● **PROVIDED DATA**
__________________________________________________

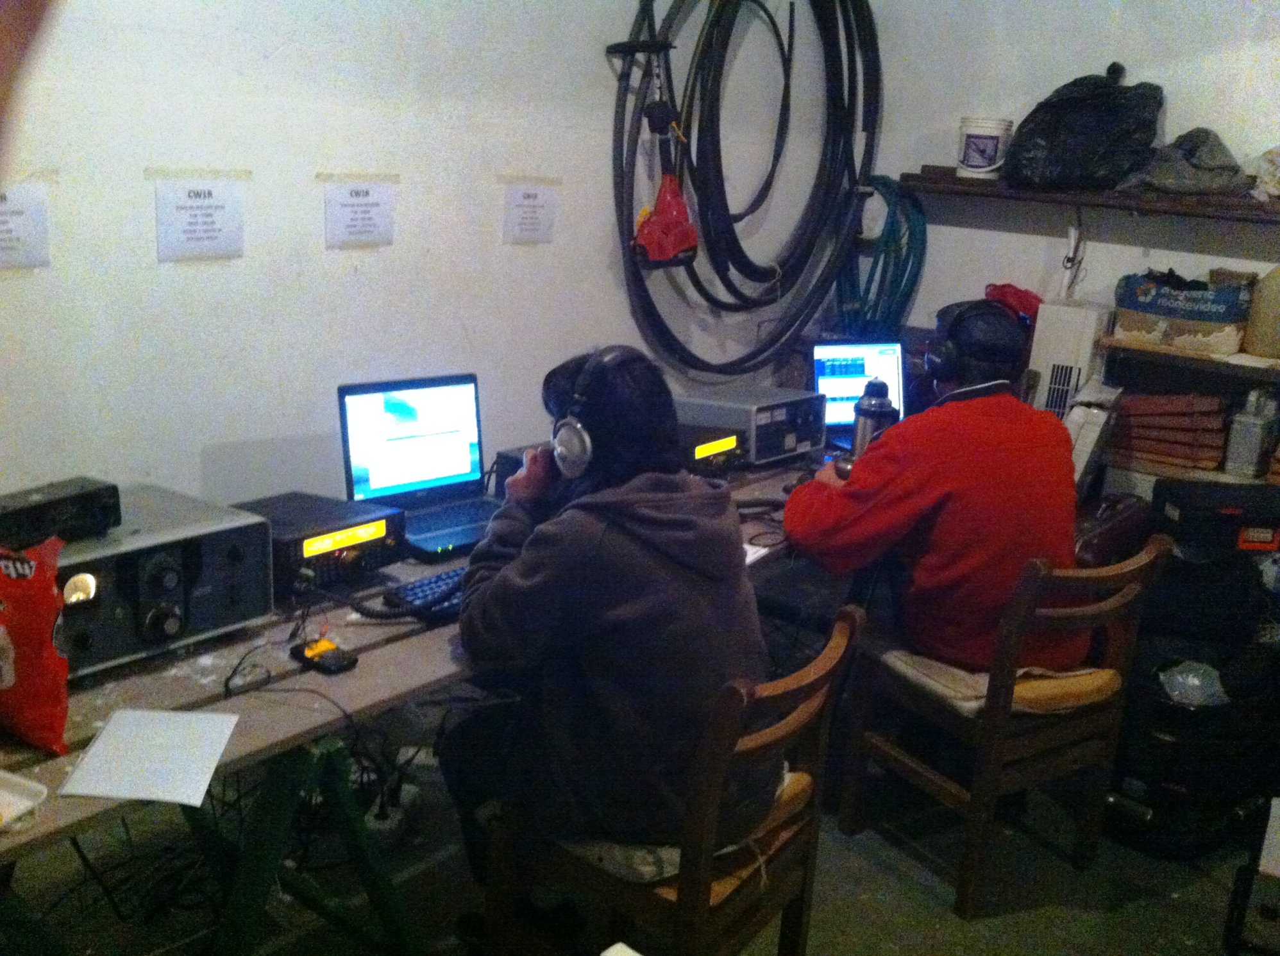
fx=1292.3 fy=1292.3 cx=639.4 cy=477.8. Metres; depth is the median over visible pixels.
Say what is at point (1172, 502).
black case
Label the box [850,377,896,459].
thermos
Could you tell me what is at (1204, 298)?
cardboard box
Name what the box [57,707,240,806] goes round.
paper sheet
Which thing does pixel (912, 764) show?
wooden chair
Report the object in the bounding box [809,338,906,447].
laptop
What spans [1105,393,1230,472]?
stack
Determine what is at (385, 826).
power strip
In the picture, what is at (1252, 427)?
metal can
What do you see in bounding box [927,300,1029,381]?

__________________________________________________

An exact restatement of the lines from the one with "In the picture, what is at (1252, 427)?" through the last line of the data is the only acceptable answer.

● **RESULT FOR THIS TASK**
In the picture, what is at (1252, 427)?
metal can
What do you see in bounding box [927,300,1029,381]?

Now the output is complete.